In accounting, “arrears” refers to an outstanding or overdue payment obligation, typically associated with unpaid debts, dividends, or rent. Arrears can occur when a person or business fails to fulfill their financial commitments on time. The term is commonly used to describe the status of payments that are supposed to be made periodically, such as interest or lease payments, but have not been paid as scheduled.
When a payment is in arrears, it means that the payment is past due, and the individual or business owing the payment may face penalties, late fees, or other consequences, depending on the nature of the obligation and the terms of the agreement. In some cases, arrears can also negatively affect the debtor’s credit rating and future ability to obtain financing.
Example of Arrears
Let’s say John rents an office space for his business, and he agreed to pay the landlord $2,000 per month on the 1st of every month. Unfortunately, due to some unexpected cash flow issues, John is unable to make the rent payment for March on time. As a result, he now has an overdue payment obligation.

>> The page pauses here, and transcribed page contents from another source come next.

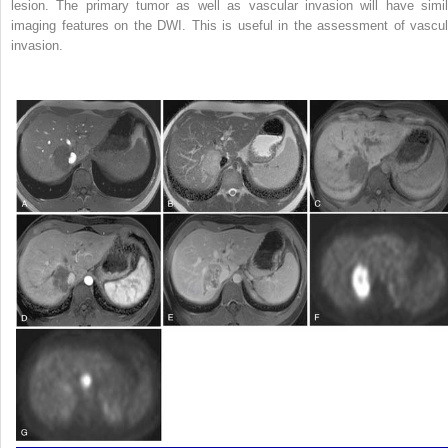
lesion. The primary tumor as well as vascular invasion will have simil
imaging features on the DWI. This is useful in the assessment of vascul
invasion.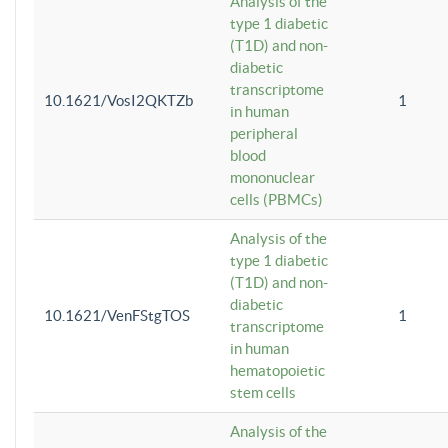
Analysis of the
type 1 diabetic
(T1D) and non-
diabetic
transcriptome
10.1621/VosI2QKTZb
1
in human
peripheral
blood
mononuclear
cells (PBMCs)
Analysis of the
type 1 diabetic
(T1D) and non-
diabetic
10.1621/VenFStgTOS
1
transcriptome
in human
hematopoietic
stem cells
Analysis of the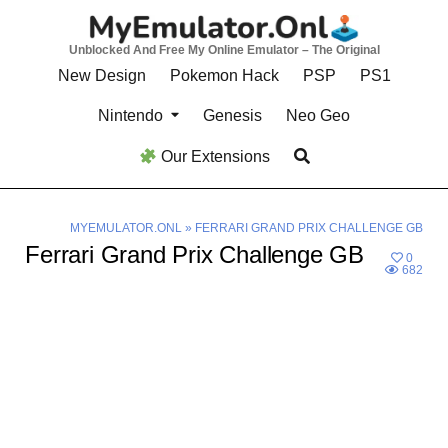
Skip
to
Unblocked And Free My Online Emulator – The Original
content
New Design
Pokemon Hack
PSP
PS1
Nintendo
Genesis
Neo Geo
Our Extensions
MYEMULATOR.ONL
»
FERRARI GRAND PRIX CHALLENGE GB
Ferrari Grand Prix Challenge GB
0
682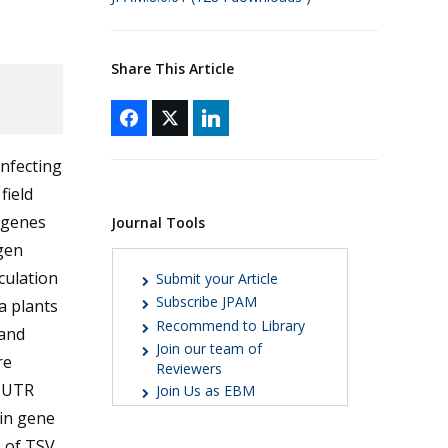
Share This Article
infecting
field
 genes
Journal Tools
igen
culation
Submit your Article
Subscribe JPAM
a plants
Recommend to Library
 and
Join our team of
re
Reviewers
e UTR
Join Us as EBM
ein gene
 of TSV.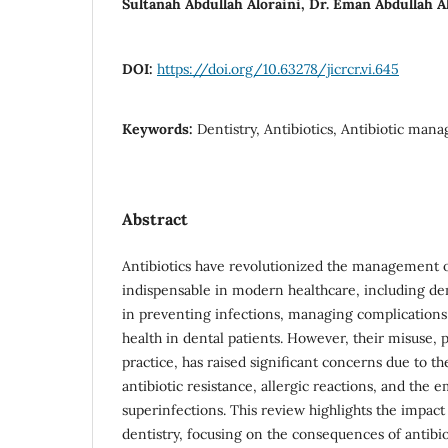
Sultanah Abdullah Aloraini, Dr. Eman Abdullah A
DOI:
https://doi.org/10.63278/jicrcr.vi.645
Keywords:
Dentistry, Antibiotics, Antibiotic mana
Abstract
Antibiotics have revolutionized the management o
indispensable in modern healthcare, including dent
in preventing infections, managing complications
health in dental patients. However, their misuse, p
practice, has raised significant concerns due to th
antibiotic resistance, allergic reactions, and the
superinfections. This review highlights the impact 
dentistry, focusing on the consequences of antibio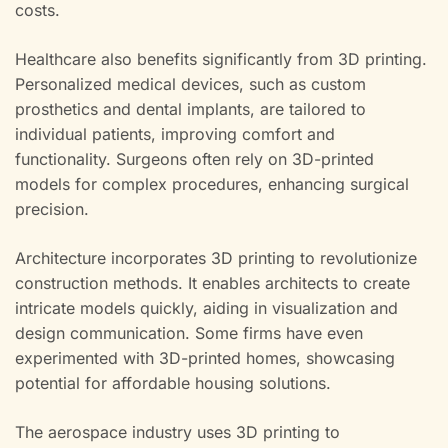
costs.
Healthcare also benefits significantly from 3D printing.
Personalized medical devices, such as custom
prosthetics and dental implants, are tailored to
individual patients, improving comfort and
functionality. Surgeons often rely on 3D-printed
models for complex procedures, enhancing surgical
precision.
Architecture incorporates 3D printing to revolutionize
construction methods. It enables architects to create
intricate models quickly, aiding in visualization and
design communication. Some firms have even
experimented with 3D-printed homes, showcasing
potential for affordable housing solutions.
The aerospace industry uses 3D printing to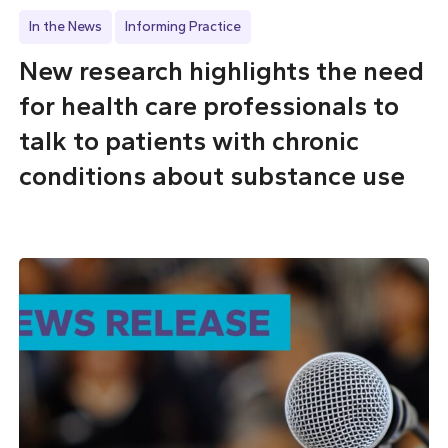
In the News
Informing Practice
New research highlights the need
for health care professionals to
talk to patients with chronic
conditions about substance use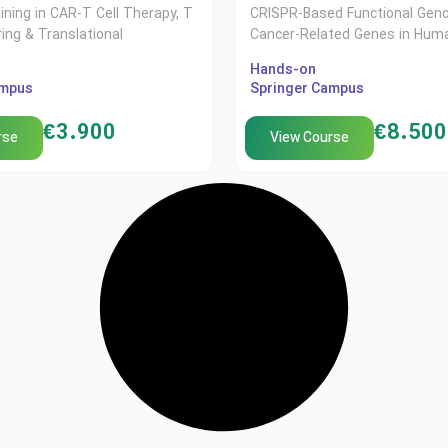
aining in CAR-T Cell Therapy, T
CRISPR-Based Functional Gen
ring & Translational
Cancer-Related Genes in Huma
Hands-on
ampus
Springer Campus
€
3.900
€
8.500
rse
View Course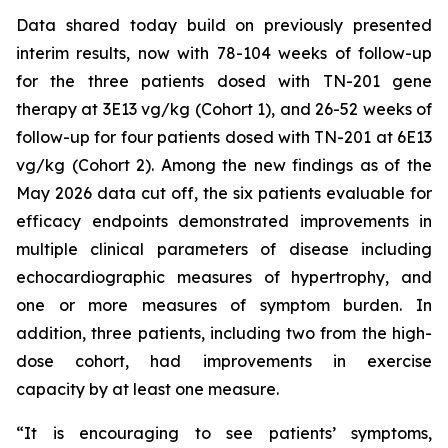
Data shared today build on previously presented
interim results, now with 78-104 weeks of follow-up
for the three patients dosed with TN-201 gene
therapy at 3E13 vg/kg (Cohort 1), and 26-52 weeks of
follow-up for four patients dosed with TN-201 at 6E13
vg/kg (Cohort 2). Among the new findings as of the
May 2026 data cut off, the six patients evaluable for
efficacy endpoints demonstrated improvements in
multiple clinical parameters of disease including
echocardiographic measures of hypertrophy, and
one or more measures of symptom burden. In
addition, three patients, including two from the high-
dose cohort, had improvements in exercise
capacity by at least one measure.
“It is encouraging to see patients’ symptoms,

On April 1st, John’s rent for March is considered to be “in arrears.” He now owes his landlord the $2,000 for March, along with the rent for April, which is also due. In addition to these amounts, the landlord might impose a late fee on the overdue payment, further increasing John’s financial obligation.
In this example, John’s overdue rent payment for March is considered to be in arrears. He must address the issue by paying the overdue amount, along with any penalties, to avoid potential negative consequences, such as eviction or damage to his credit rating.